Dreaming, imagining, fantasising, manifesting. For all fellow law students out there, doesn’t law get you down sometimes? Don’t get me wrong, I absolutely love law school and I would probably marry it if I could (one day, it might even seem like I have married the law), but every now and again you start to wonder what life will look like on the other side of this degree. Will I get a job? What if my transcript isn’t good enough? What if I haven’t done enough extra curricular? What if I don’t have enough experience working in a firm? It starts to feel like the choice won’t be yours. I know many days I feel like I will accept any job offers given to me on graduating (if any). But what about what I want? What if I don’t want to do my articles in a commercially based firm? What if I don’t want to have to travel for hours a day or move away?
Today I am deciding to follow the dream I want, and to visualise this dream so that it can become my reality. Here’s an example of manifesting what it is you want and receiving it. About 6 months ago my partner and I made the decision to move out together into a unit. Rent in our area is expensive and you often don’t get much out of what you pay. The places are often old and dingy and unclean. Then we found a unit that was so uneblivingly picturesque and perfect, it made no sense that it existed. And it existed at a fraction of the cost of the others, in a prime location, was modern and new and even came with a gardener once a month! Don’t even get me started on the natural light that shines through the windows at all hours of the day…
To say I wished that our application would be successful to get this house would be an understatement. I dreamed about it constantly, I day-dreamed, I dreamed in my sleep, and I spoke about this house to my partner like we already had it. I planned where furniture would go, I planned what kind of outdoor setting we could fit in the backyard, I found a space for our pet bunnies and our turtle and I can promise you that my every waking thought was possessed by the idea of living in this house. And voila! I am writing this sitting in that exact house. When we went into the real estate agent to pick up the keys, the receptionist told us how lucky we were because the house had had over 40 applicants look through it. We are university students who are young and only just starting to find our way in the world, and I still can’t believe they gave it to us!!! Maybe it sounds silly, but I’d like to think that I visualised myself living here so much so that I manifested this house to become ours.
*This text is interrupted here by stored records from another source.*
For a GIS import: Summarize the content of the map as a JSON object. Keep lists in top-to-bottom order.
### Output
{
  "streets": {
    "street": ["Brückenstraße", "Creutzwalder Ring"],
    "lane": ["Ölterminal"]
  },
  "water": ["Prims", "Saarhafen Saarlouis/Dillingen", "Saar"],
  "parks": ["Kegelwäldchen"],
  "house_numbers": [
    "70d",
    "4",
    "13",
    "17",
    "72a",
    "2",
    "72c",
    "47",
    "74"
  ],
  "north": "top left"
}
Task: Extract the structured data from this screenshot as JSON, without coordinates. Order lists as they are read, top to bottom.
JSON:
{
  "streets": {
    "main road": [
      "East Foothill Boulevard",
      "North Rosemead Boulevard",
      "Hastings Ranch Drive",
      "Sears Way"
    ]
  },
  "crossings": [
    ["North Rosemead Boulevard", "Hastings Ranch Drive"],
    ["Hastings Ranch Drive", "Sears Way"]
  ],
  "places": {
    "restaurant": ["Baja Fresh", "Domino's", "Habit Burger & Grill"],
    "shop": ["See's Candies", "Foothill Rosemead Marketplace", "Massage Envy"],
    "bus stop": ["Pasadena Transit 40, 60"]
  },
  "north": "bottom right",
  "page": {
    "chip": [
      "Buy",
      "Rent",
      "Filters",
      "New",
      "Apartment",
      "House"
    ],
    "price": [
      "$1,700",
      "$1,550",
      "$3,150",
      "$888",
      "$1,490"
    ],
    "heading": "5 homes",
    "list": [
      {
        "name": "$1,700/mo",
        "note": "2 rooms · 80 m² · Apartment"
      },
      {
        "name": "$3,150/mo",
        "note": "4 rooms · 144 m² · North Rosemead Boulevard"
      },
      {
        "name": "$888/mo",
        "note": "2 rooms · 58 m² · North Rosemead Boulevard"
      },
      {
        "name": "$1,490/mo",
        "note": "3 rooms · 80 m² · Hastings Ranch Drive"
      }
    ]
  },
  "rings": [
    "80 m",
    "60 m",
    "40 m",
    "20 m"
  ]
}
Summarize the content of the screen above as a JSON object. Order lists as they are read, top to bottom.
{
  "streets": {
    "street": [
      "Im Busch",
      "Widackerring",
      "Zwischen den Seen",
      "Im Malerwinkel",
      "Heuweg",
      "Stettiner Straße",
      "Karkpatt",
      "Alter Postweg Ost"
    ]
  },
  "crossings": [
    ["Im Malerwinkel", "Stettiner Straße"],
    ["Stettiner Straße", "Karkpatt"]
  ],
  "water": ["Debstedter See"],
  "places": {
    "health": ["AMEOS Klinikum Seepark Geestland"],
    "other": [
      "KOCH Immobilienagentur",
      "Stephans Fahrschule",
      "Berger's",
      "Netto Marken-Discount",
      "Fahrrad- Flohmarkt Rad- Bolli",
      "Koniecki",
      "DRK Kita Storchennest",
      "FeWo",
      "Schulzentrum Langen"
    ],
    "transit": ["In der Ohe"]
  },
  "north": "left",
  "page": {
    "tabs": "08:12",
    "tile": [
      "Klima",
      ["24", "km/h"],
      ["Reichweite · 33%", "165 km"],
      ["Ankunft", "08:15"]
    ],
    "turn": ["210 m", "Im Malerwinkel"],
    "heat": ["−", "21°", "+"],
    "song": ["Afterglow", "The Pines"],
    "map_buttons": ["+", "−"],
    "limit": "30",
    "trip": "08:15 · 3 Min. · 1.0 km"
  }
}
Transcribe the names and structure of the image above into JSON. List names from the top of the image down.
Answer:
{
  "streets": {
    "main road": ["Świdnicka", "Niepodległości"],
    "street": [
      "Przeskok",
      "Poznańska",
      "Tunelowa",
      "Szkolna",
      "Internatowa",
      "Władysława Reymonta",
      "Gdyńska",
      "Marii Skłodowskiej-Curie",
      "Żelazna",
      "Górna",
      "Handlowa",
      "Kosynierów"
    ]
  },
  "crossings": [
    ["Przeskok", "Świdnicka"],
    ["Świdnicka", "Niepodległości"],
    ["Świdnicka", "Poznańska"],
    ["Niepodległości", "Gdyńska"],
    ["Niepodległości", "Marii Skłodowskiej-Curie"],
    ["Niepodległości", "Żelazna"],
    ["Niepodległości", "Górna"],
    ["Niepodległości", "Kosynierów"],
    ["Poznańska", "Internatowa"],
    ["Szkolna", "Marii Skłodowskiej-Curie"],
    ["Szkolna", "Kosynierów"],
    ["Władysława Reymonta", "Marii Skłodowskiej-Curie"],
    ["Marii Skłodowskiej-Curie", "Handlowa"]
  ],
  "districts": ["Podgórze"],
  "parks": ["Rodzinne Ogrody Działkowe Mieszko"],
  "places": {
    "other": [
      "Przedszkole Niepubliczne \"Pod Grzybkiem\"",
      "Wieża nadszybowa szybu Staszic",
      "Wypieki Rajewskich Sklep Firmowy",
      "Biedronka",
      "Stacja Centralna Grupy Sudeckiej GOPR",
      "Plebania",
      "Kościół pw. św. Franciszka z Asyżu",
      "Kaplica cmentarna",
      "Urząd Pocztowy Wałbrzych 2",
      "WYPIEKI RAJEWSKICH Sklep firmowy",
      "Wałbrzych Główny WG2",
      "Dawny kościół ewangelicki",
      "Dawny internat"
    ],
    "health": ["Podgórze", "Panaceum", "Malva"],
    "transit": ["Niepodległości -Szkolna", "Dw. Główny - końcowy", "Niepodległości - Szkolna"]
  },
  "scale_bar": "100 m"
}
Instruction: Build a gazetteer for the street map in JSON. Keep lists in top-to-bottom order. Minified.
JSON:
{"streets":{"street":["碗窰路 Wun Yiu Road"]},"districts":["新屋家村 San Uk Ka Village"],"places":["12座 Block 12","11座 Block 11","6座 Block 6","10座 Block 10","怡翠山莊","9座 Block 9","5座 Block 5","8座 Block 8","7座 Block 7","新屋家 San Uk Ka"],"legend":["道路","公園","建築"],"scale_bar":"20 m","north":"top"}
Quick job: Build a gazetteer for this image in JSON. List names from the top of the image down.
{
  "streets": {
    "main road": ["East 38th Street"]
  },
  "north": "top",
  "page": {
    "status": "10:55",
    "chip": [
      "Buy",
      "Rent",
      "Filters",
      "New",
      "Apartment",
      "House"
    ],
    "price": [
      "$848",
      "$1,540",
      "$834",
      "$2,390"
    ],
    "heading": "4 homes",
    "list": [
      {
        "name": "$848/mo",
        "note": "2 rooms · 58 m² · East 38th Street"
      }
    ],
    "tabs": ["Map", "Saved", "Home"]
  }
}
Success comes at a cost – you have to be willing to work incredibly hard and give it your all. Sometimes you don’t realise though, that having a dream and being sure of what it is and what you want enables you to work towards that without ever consciously realising that you are doing so. I am not saying sit back and just dream and suddenly everything you wish for will come your way. I am saying that when you have a dream and you can sit down every night and feel like soon it will be a reality, that means you have already done what is required to get there. Each time you feel that little bit closer, give yourself a pat on the back and go out and treat yourself.
Only you can make your way in this world so dream big and have the courage to make those dreams your reality!